Unfortunately, the book of Daniel can’t tell us how long we have to wait. Neither can anyone else. And there’s another puzzle to trying to apply this story to our modern day life. It’s often hard to write off human kingdoms as solely good or evil, the way they are in this book of the bible.
For example: in the past week or so debate flared again around our immigration policies. The current administration is making a change, so that it explicitly measures the wealth of immigrants when determining who may enter the country. Those who are not rich enough do not merit entry. In response, many quoted the lines inscribed by our Statue of liberty: “Give me your tired, your poor, your huddled masses yearning to breathe free, the wretched refuse of your teeming shore. Send these, the homeless, tempest-tost to me; I lift my lamp beside the golden door!” We are defined as a nation, these folks said, by the way we offer welcome and freedom to all. The new immigration policy is a betrayal of our most basic values.
Is this really true? History tells us that the American ideal of welcome and freedom has always co-existed with a much more complicated reality. This reality includes slavery – which, this coming week, will have existed in these lands for 400 years. It includes broken treaties with Native American tribes, Jim Crow and racist land policies and the Chinese Exclusion Act. Who is America, really? Who were we, at our founding, and who are we today? When I look at our nation, I see both beautiful aspiration and terrible oppression, both good and evil, in our past, and in our present.
How long, O Lord? How long until our nation, any nation, every nation, is filled with peace and justice? No one can tell us. But as people of faith, our highest patriotism is to try to bring the power systems we live in at least a little bit closer to God’s ways. To live like Daniel did: faithful to God in all circumstances, even under pressure of great empires.
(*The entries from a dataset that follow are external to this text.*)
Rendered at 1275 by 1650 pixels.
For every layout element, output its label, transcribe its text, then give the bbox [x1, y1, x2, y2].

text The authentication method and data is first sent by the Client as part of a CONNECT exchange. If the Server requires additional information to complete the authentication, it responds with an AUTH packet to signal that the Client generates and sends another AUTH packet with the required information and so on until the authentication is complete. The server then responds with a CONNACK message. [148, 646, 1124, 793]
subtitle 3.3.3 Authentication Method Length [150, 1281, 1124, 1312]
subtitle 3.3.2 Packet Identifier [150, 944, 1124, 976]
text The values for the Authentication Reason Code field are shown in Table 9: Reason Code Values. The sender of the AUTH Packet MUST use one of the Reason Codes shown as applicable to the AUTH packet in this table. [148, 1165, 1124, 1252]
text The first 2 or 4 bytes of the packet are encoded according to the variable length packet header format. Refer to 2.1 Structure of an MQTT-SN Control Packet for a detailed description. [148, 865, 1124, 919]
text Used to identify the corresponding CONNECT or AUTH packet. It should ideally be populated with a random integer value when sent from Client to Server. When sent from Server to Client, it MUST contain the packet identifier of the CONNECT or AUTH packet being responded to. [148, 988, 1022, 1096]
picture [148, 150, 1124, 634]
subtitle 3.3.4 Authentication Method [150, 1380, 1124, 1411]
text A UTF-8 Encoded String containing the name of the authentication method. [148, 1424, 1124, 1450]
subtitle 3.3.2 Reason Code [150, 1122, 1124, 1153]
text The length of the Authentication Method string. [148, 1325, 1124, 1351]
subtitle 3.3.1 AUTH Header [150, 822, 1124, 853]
Please pray with me. Holy God, it is hard to witness the cruelty and injustice in our world. So many seek to dominate, without concern for their neighbors, equally, infinitely beloved children of God. We, too, are often tempted to seek our own advantage, ignoring who pays the price for our wealth, privilege, and comfort. Inspire in us a fervent commitment to your ways; grant us the courage of those who face down lions, and walk through fire; help us to give our hearts and lives to you, again and again, in humility, hope, and determination. Amen.